Collected data
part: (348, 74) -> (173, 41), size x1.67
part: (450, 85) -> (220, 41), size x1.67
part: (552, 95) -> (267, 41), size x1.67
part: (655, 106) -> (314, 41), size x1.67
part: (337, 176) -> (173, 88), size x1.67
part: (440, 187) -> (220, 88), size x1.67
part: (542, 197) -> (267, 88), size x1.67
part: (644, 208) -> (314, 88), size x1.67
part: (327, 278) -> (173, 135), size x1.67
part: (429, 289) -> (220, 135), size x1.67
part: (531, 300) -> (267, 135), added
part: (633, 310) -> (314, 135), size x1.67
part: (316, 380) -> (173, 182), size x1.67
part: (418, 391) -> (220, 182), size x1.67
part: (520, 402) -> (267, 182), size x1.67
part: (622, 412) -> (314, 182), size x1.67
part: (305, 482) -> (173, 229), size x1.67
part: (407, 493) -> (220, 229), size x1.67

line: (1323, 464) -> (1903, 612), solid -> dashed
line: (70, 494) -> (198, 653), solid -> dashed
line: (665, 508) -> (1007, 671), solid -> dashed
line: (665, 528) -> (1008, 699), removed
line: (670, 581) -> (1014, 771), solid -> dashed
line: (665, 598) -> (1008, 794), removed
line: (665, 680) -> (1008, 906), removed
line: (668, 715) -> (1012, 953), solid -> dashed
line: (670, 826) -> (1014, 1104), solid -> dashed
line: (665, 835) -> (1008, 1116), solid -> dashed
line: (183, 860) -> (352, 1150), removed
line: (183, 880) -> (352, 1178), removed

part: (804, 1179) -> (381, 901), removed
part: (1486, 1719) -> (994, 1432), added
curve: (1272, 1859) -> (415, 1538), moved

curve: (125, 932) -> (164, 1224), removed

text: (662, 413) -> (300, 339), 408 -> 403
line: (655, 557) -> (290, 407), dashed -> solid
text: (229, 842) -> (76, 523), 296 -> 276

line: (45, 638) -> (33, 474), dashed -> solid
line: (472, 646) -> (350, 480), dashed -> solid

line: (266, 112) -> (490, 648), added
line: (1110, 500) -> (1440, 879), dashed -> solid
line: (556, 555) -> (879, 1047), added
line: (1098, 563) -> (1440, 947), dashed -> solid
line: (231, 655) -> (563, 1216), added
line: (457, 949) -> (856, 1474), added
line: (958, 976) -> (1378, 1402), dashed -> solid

REQUIRED WORK >>
Output every record above in full, exactly as it reads.

ANSWER TO THIS TASK >>
part: (348, 74) -> (173, 41), size x1.67
part: (450, 85) -> (220, 41), size x1.67
part: (552, 95) -> (267, 41), size x1.67
part: (655, 106) -> (314, 41), size x1.67
part: (337, 176) -> (173, 88), size x1.67
part: (440, 187) -> (220, 88), size x1.67
part: (542, 197) -> (267, 88), size x1.67
part: (644, 208) -> (314, 88), size x1.67
part: (327, 278) -> (173, 135), size x1.67
part: (429, 289) -> (220, 135), size x1.67
part: (531, 300) -> (267, 135), added
part: (633, 310) -> (314, 135), size x1.67
part: (316, 380) -> (173, 182), size x1.67
part: (418, 391) -> (220, 182), size x1.67
part: (520, 402) -> (267, 182), size x1.67
part: (622, 412) -> (314, 182), size x1.67
part: (305, 482) -> (173, 229), size x1.67
part: (407, 493) -> (220, 229), size x1.67

line: (1323, 464) -> (1903, 612), solid -> dashed
line: (70, 494) -> (198, 653), solid -> dashed
line: (665, 508) -> (1007, 671), solid -> dashed
line: (665, 528) -> (1008, 699), removed
line: (670, 581) -> (1014, 771), solid -> dashed
line: (665, 598) -> (1008, 794), removed
line: (665, 680) -> (1008, 906), removed
line: (668, 715) -> (1012, 953), solid -> dashed
line: (670, 826) -> (1014, 1104), solid -> dashed
line: (665, 835) -> (1008, 1116), solid -> dashed
line: (183, 860) -> (352, 1150), removed
line: (183, 880) -> (352, 1178), removed

part: (804, 1179) -> (381, 901), removed
part: (1486, 1719) -> (994, 1432), added
curve: (1272, 1859) -> (415, 1538), moved

curve: (125, 932) -> (164, 1224), removed

text: (662, 413) -> (300, 339), 408 -> 403
line: (655, 557) -> (290, 407), dashed -> solid
text: (229, 842) -> (76, 523), 296 -> 276

line: (45, 638) -> (33, 474), dashed -> solid
line: (472, 646) -> (350, 480), dashed -> solid

line: (266, 112) -> (490, 648), added
line: (1110, 500) -> (1440, 879), dashed -> solid
line: (556, 555) -> (879, 1047), added
line: (1098, 563) -> (1440, 947), dashed -> solid
line: (231, 655) -> (563, 1216), added
line: (457, 949) -> (856, 1474), added
line: (958, 976) -> (1378, 1402), dashed -> solid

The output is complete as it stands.